The Magnolia’s Sacrifice

In 2019 we started a year-long process to extend our kitchen with the addition of a sunroom. The challenge we faced was one not uncommon to many endeavors: we had two competing objectives. We wanted both the sunroom addition and to keep a magnolia tree. Most contractors said it needed to be taken down. Yet, we found a path, but it required cutting a limb off the tree. A lesser sacrifice, but still a sacrifice, that tree would make for us.

So now I complete a ritual burn of the removed branch.

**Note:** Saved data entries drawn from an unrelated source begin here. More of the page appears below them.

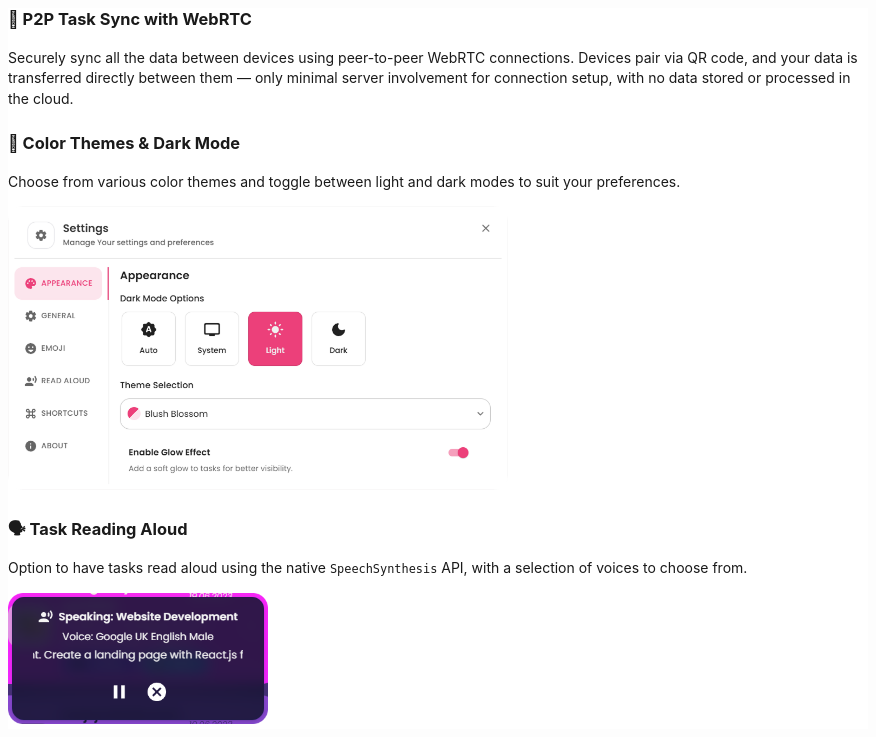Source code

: ### 🔄 P2P Task Sync with WebRTC

Securely sync all the data between devices using peer-to-peer WebRTC connections. Devices pair via QR code, and your data is transferred directly between them — only minimal server involvement for connection setup, with no data stored or processed in the cloud.

<video src="https://github-production-user-asset-6210df.s3.amazonaws.com/85953204/448608266-02950a42-6ef8-4ab8-a908-47d236898ac9.mp4?X-Amz-Algorithm=AWS4-HMAC-SHA256&X-Amz-Credential=AKIAVCODYLSA53PQK4ZA%2F20250528%2Fus-east-1%2Fs3%2Faws4_request&X-Amz-Date=20250528T225841Z&X-Amz-Expires=300&X-Amz-Signature=7a7afe9749cd84a63e6096badbc0374b5183ca040b74ee5040fe17de4b76b9bf&X-Amz-SignedHeaders=host" controls></video>

### 🎨 Color Themes & Dark Mode

Choose from various color themes and toggle between light and dark modes to suit your preferences.

<img src="https://raw.githubusercontent.com/divyam007142/TodoApp/main/screenshots/settings.png" width="500px" />

### 🗣️ Task Reading Aloud

Option to have tasks read aloud using the native `SpeechSynthesis` API, with a selection of voices to choose from.

<img src="https://raw.githubusercontent.com/divyam007142/TodoApp/main/screenshots/ReadAloud.png" width="260px" alt="Task Reading Aloud" />
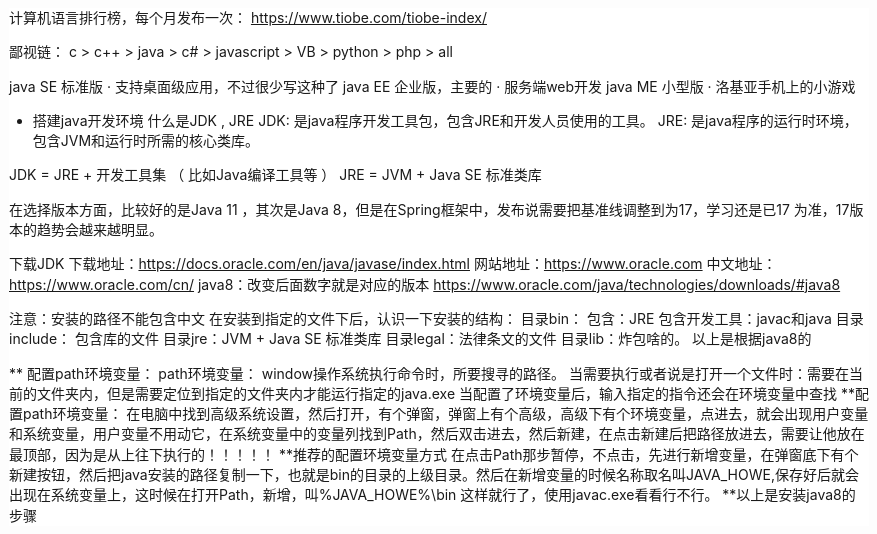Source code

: 计算机语言排行榜，每个月发布一次：
https://www.tiobe.com/tiobe-index/

鄙视链：
c > c++ > java > c# > javascript > VB > python > php > all

java SE 标准版
· 支持桌面级应用，不过很少写这种了
java EE 企业版，主要的
· 服务端web开发
java ME 小型版
· 洛基亚手机上的小游戏



* 搭建java开发环境
什么是JDK , JRE
JDK: 是java程序开发工具包，包含JRE和开发人员使用的工具。
JRE: 是java程序的运行时环境，包含JVM和运行时所需的核心类库。 









JDK = JRE + 开发工具集 （ 比如Java编译工具等 ）
JRE = JVM + Java SE 标准类库

在选择版本方面，比较好的是Java 11 ，其次是Java 8，但是在Spring框架中，发布说需要把基准线调整到为17，学习还是已17 为准，17版本的趋势会越来越明显。

下载JDK
下载地址：https://docs.oracle.com/en/java/javase/index.html
网站地址：https://www.oracle.com
中文地址：https://www.oracle.com/cn/
java8：改变后面数字就是对应的版本
https://www.oracle.com/java/technologies/downloads/#java8

注意：安装的路径不能包含中文
在安装到指定的文件下后，认识一下安装的结构：
目录bin：
包含：JRE
包含开发工具：javac和java
目录include：
包含库的文件
目录jre：JVM + Java SE 标准类库
目录legal：法律条文的文件
目录lib：炸包啥的。
以上是根据java8的

** 配置path环境变量：
path环境变量： window操作系统执行命令时，所要搜寻的路径。
当需要执行或者说是打开一个文件时：需要在当前的文件夹内，但是需要定位到指定的文件夹内才能运行指定的java.exe
当配置了环境变量后，输入指定的指令还会在环境变量中查找
**配置path环境变量：
在电脑中找到高级系统设置，然后打开，有个弹窗，弹窗上有个高级，高级下有个环境变量，点进去，就会出现用户变量和系统变量，用户变量不用动它，在系统变量中的变量列找到Path，然后双击进去，然后新建，在点击新建后把路径放进去，需要让他放在最顶部，因为是从上往下执行的！！！！！
**推荐的配置环境变量方式
在点击Path那步暂停，不点击，先进行新增变量，在弹窗底下有个新建按钮，然后把java安装的路径复制一下，也就是bin的目录的上级目录。然后在新增变量的时候名称取名叫JAVA_HOWE,保存好后就会出现在系统变量上，这时候在打开Path，新增，叫%JAVA_HOWE%\bin 这样就行了，使用javac.exe看看行不行。
**以上是安装java8的步骤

Like our ancient ancestors who once painted their veneration on cavern walls, or encircled the bonfire in ritualistic dance dressed in costumes resembling their prey to echo the hunt, I find myself engaged in a similar act of homage. My tribute, however, is to a magnolia tree, a silent sentinel standing majestically, who bursts forth in early Spring with a flurry of soft pink flowers and then remakes itself into a shade tree to protect us from Summer’s heat, now partly sacrificed for our sunroom’s birth. A limb, perhaps a third of its being, surrendered to human design. Had we not excised that arm, the entire tree would have faced oblivion, a lamentable fate indeed. In memory of its gift, I burned the desiccated remnants of that branch, an act imbued with a sacredness, a rite honouring life’s offerings, steeped in reverence, gratitude, and a profound respect.